Implications of simplified linkage equilibrium SNP simulation
Implications of simplified linkage equilibrium SNP simulation
In a recent paper published in PNAS (Golan et al. 2014), residual maximum likelihood (REML) seriously underestimated genetic variance explained by genomewide single nucleotide polymorphism when using a case-control design. It was concluded that Haseman–Elston regression (denoted as PCGC in their paper) should be used instead of REML. Their conclusions were based on results from simplified linkage equilibrium SNP simulation (SLES), which the authors acknowledged may be unrealistic. We found that their simulation, SLES, unrealistically inflated the correlation between the eigenvectors of the genomic relationship matrix and disease status to values that are rarely observed in real data analyses.

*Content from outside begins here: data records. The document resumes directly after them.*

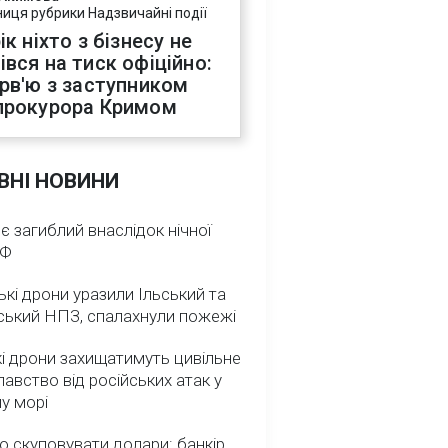
ниця рубрики Надзвичайні події
ік ніхто з бізнесу не
івся на тиск офіційно:
ерв'ю з заступником
прокурора Кримом
ВНІ НОВИНИ
 є загиблий внаслідок нічної
РФ
ькі дрони уразили Ільський та
ський НПЗ, спалахнули пожежі
і дрони захищатимуть цивільне
авство від російських атак у
у морі
о скуповувати долари: банкір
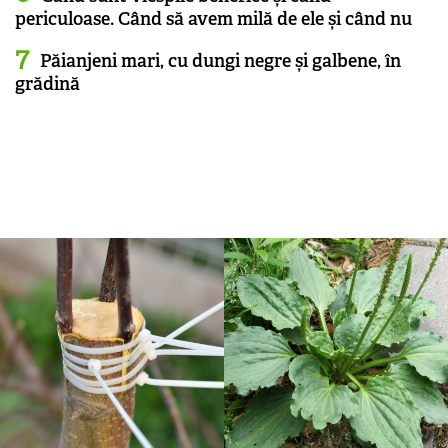
periculoase. Când să avem milă de ele și când nu
Păianjeni mari, cu dungi negre și galbene, în
grădină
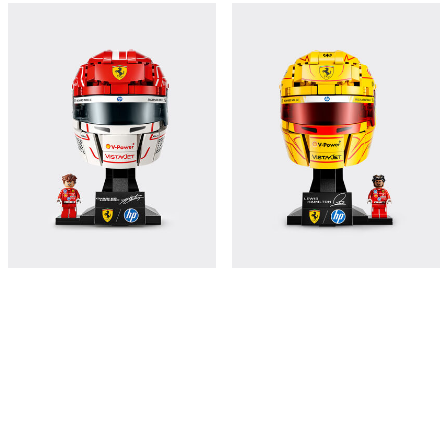
LEGO® Editions Scuderia Ferrari HP
LEGO® Editions Scuderia Ferrari HP
Display Set – Charles Leclerc Helmet
Display Set – Lewis Hamilton Helmet
and Minifigure
and Minifigure
¥1,050
¥1,050
立即购买
立即购买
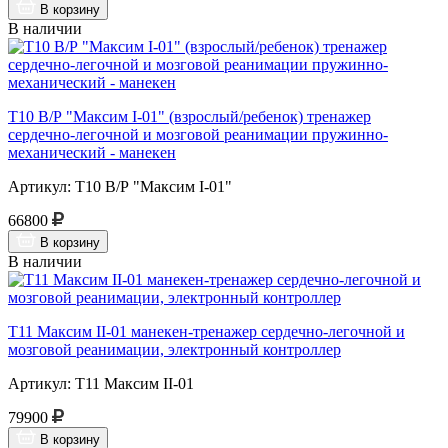
В корзину
В наличии
Т10 В/Р "Максим I-01" (взрослый/ребенок) тренажер
сердечно-легочной и мозговой реанимации пружинно-
механический - манекен
Артикул: Т10 В/Р "Максим I-01"
66800
В корзину
В наличии
Т11 Максим II-01 манекен-тренажер сердечно-легочной и
мозговой реанимации, электронный контроллер
Артикул: Т11 Максим II-01
79900
В корзину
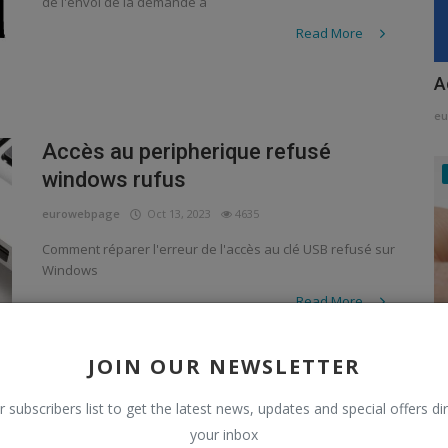
de l'envoi de la demande à
Read More
A
e
Accès au peripherique refusé
windows rufus
eurowebpage
Oct 13, 2023
4635
Comment réparer l'erreur de l'accès au clé USB refusé sur
Windows
Read More
JOIN OUR NEWSLETTER
U
U
r subscribers list to get the latest news, updates and special offers dir
Expand Filesystem raspberry
your inbox
e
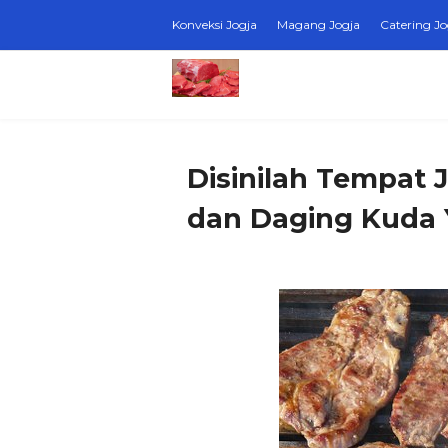
Konveksi Jogja
Magang Jogja
Catering Jo
Disinilah Tempat 
dan Daging Kuda 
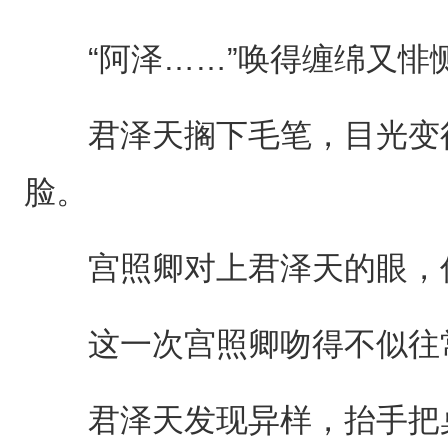
“阿泽……”唤得缠绵又悱
君泽天搁下毛笔，目光变得
脸。
宫照卿对上君泽天的眼，仰
这一次宫照卿吻得不似往常
君泽天发现异样，抬手把桌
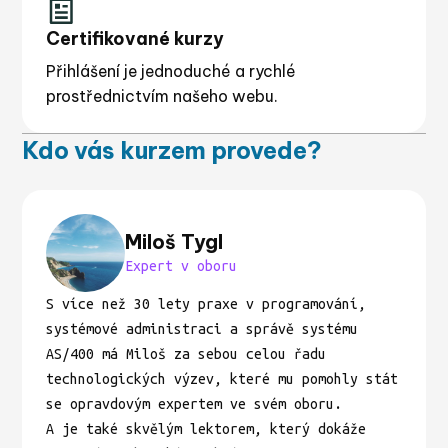
Certifikované kurzy
Přihlášení je jednoduché a rychlé
prostřednictvím našeho webu.
Kdo vás kurzem provede?
Miloš Tygl
Expert v oboru
S více než 30 lety praxe v programování,
systémové administraci a správě systému
AS/400 má Miloš za sebou celou řadu
technologických výzev, které mu pomohly stát
se opravdovým expertem ve svém oboru.
A je také skvělým lektorem, který dokáže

With a more realistic simulation that the authors failed to carry out (as they noted in their paper), we showed that there was no such inflated correlation between the eigenvectors of the genomic relationship matrix and disease status. Because REML uses the eigensystem of covariance structure, the inflated correlation artefactually constrained its estimates. We compared SNP-heritabilities from SLES and a more realistic simulation, showing that there was a substantial difference between the REML estimates from the two simulation strategies. Finally, we presented that there was no difference between REML and PCGC in real data analyses. This pattern from real data results differed strikingly from the pattern in the simulation study of Golan et al. One needs to be cautious of results drawn from SLES.